SUPPLIED RECORDS:

== == ==

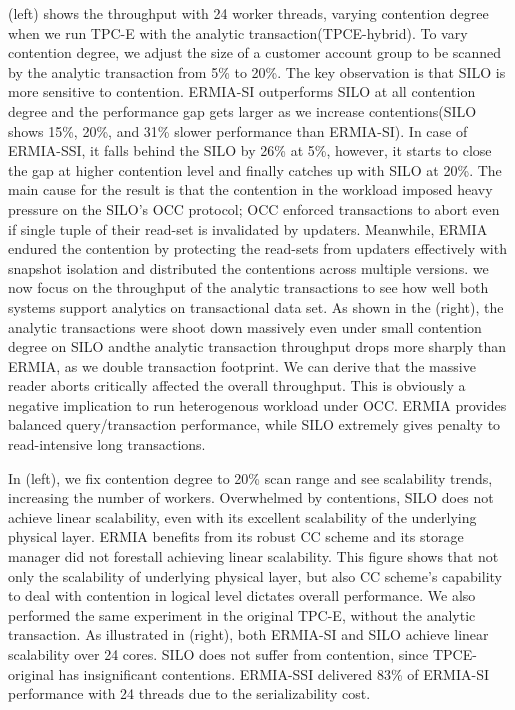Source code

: (left) shows the throughput with 24 worker threads, varying contention degree when we run TPC-E with the analytic transaction(TPCE-hybrid). To vary contention degree, we adjust the size of a customer account group to be scanned by the analytic transaction from 5\% to 20\%. The key observation is that SILO is more sensitive to contention. ERMIA-SI outperforms SILO at all contention degree and the performance gap gets larger as we increase contentions(SILO shows 15\%, 20\%, and 31\% slower performance than ERMIA-SI). In case of ERMIA-SSI, it falls behind the SILO by 26\% at 5\%, however, it starts to close the gap at higher contention level and finally catches up with SILO at 20\%. 
The main cause for the result is that the contention in the workload imposed heavy pressure on the SILO's OCC protocol; OCC enforced transactions to abort even if single tuple of their read-set is invalidated by updaters. Meanwhile, ERMIA endured the contention by protecting the read-sets from updaters effectively with snapshot isolation and distributed the contentions across multiple versions. 
we now focus on the throughput of the analytic transactions to see how well both systems support analytics on transactional data set. As shown in the (right), the analytic transactions were shoot down massively even under small contention degree on SILO andthe analytic transaction throughput drops more sharply than ERMIA, as we double transaction footprint. We can derive that the massive reader aborts critically affected the overall throughput. This is obviously a negative implication to run heterogenous workload under OCC. ERMIA provides balanced query/transaction performance, while SILO extremely gives penalty to read-intensive long transactions. 

In (left), we fix contention degree to 20\% scan range and see scalability trends, increasing the number of workers. Overwhelmed by contentions, SILO does not achieve linear scalability, even with its excellent scalability of the underlying physical layer. ERMIA benefits from its robust CC scheme and its storage manager did not forestall achieving linear scalability. This figure shows that not only the scalability of underlying physical layer, but also CC scheme's capability to deal with contention in logical level dictates overall performance. We also performed the same experiment in the original TPC-E, without the analytic transaction. As illustrated in (right), both ERMIA-SI and SILO achieve linear scalability over 24 cores. SILO does not suffer from contention, since TPCE-original has insignificant contentions. ERMIA-SSI delivered 83\% of ERMIA-SI performance with 24 threads due to the serializability cost.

== == ==

EXERCISE GOAL: Transcribe the listing word for word, but keep its pictures out of the copy.

FINISHED TASK:
Source code

: (left) shows the throughput with 24 worker threads, varying contention degree when we run TPC-E with the analytic transaction(TPCE-hybrid). To vary contention degree, we adjust the size of a customer account group to be scanned by the analytic transaction from 5\% to 20\%. The key observation is that SILO is more sensitive to contention. ERMIA-SI outperforms SILO at all contention degree and the performance gap gets larger as we increase contentions(SILO shows 15\%, 20\%, and 31\% slower performance than ERMIA-SI). In case of ERMIA-SSI, it falls behind the SILO by 26\% at 5\%, however, it starts to close the gap at higher contention level and finally catches up with SILO at 20\%. 
The main cause for the result is that the contention in the workload imposed heavy pressure on the SILO's OCC protocol; OCC enforced transactions to abort even if single tuple of their read-set is invalidated by updaters. Meanwhile, ERMIA endured the contention by protecting the read-sets from updaters effectively with snapshot isolation and distributed the contentions across multiple versions. 
we now focus on the throughput of the analytic transactions to see how well both systems support analytics on transactional data set. As shown in the (right), the analytic transactions were shoot down massively even under small contention degree on SILO andthe analytic transaction throughput drops more sharply than ERMIA, as we double transaction footprint. We can derive that the massive reader aborts critically affected the overall throughput. This is obviously a negative implication to run heterogenous workload under OCC. ERMIA provides balanced query/transaction performance, while SILO extremely gives penalty to read-intensive long transactions. 

In (left), we fix contention degree to 20\% scan range and see scalability trends, increasing the number of workers. Overwhelmed by contentions, SILO does not achieve linear scalability, even with its excellent scalability of the underlying physical layer. ERMIA benefits from its robust CC scheme and its storage manager did not forestall achieving linear scalability. This figure shows that not only the scalability of underlying physical layer, but also CC scheme's capability to deal with contention in logical level dictates overall performance. We also performed the same experiment in the original TPC-E, without the analytic transaction. As illustrated in (right), both ERMIA-SI and SILO achieve linear scalability over 24 cores. SILO does not suffer from contention, since TPCE-original has insignificant contentions. ERMIA-SSI delivered 83\% of ERMIA-SI performance with 24 threads due to the serializability cost.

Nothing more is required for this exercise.